====== Records provided

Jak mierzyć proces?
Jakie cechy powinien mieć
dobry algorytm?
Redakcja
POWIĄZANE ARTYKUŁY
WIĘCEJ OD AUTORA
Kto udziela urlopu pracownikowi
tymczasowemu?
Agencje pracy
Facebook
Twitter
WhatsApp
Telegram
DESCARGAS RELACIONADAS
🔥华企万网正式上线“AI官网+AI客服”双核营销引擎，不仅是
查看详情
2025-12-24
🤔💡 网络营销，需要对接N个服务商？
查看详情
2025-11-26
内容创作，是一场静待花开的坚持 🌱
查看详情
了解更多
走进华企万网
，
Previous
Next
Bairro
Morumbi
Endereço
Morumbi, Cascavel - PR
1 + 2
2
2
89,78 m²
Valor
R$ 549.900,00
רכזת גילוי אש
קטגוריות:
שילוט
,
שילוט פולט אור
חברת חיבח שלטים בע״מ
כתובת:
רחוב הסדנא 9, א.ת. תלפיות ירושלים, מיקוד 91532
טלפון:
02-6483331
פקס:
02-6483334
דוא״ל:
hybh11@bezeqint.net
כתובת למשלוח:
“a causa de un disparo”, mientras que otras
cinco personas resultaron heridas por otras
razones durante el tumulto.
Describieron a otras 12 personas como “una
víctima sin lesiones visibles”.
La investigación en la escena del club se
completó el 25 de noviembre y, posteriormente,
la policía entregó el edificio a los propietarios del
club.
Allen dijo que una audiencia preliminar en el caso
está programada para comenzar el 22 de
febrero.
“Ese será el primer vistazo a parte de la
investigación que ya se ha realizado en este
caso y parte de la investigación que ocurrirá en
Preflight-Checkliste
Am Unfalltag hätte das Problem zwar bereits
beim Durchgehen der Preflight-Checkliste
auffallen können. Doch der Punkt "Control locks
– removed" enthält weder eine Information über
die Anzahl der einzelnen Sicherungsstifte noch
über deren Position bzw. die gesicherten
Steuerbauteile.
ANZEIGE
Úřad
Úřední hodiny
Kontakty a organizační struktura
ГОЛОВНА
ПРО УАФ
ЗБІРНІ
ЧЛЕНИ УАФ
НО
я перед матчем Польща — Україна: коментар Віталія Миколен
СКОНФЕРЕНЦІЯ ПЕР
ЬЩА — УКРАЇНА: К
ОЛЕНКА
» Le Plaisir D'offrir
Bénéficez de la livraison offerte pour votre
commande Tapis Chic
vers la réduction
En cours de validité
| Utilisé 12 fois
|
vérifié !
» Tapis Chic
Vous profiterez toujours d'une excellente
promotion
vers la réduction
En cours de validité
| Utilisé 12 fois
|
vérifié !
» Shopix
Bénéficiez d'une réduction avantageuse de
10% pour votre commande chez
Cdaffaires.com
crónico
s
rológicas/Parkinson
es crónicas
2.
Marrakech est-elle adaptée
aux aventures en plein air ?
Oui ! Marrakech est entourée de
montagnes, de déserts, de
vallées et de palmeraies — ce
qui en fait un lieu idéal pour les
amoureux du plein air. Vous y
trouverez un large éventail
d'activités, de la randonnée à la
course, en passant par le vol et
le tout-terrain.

============
====== Records provided

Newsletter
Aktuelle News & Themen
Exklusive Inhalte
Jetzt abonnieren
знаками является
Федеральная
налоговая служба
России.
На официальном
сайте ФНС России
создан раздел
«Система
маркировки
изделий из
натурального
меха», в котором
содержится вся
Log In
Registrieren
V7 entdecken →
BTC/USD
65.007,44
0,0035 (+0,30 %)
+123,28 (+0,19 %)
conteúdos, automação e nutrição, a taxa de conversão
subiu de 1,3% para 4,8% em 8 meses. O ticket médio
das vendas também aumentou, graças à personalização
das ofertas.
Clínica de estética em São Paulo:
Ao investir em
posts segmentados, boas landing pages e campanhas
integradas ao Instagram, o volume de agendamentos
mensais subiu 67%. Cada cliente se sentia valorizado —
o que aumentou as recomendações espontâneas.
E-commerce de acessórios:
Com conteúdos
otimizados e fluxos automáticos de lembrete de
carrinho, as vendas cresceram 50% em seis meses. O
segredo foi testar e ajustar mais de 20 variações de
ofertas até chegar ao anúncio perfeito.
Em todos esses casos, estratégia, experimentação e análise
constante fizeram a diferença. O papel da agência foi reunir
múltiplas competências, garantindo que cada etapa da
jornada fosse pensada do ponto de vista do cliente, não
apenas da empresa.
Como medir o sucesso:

============

*Directions for this task:*
Your answer must consist solely of the lines above between the line holding "Bénéficez de la livraison offerte pour votre" and the line holding "d'activités, de la randonnée à la", inclusive, copied exactly.

*Finished exercise:*
Bénéficez de la livraison offerte pour votre
commande Tapis Chic
vers la réduction
En cours de validité
| Utilisé 12 fois
|
vérifié !
» Tapis Chic
Vous profiterez toujours d'une excellente
promotion
vers la réduction
En cours de validité
| Utilisé 12 fois
|
vérifié !
» Shopix
Bénéficiez d'une réduction avantageuse de
10% pour votre commande chez
Cdaffaires.com
crónico
s
rológicas/Parkinson
es crónicas
2.
Marrakech est-elle adaptée
aux aventures en plein air ?
Oui ! Marrakech est entourée de
montagnes, de déserts, de
vallées et de palmeraies — ce
qui en fait un lieu idéal pour les
amoureux du plein air. Vous y
trouverez un large éventail
d'activités, de la randonnée à la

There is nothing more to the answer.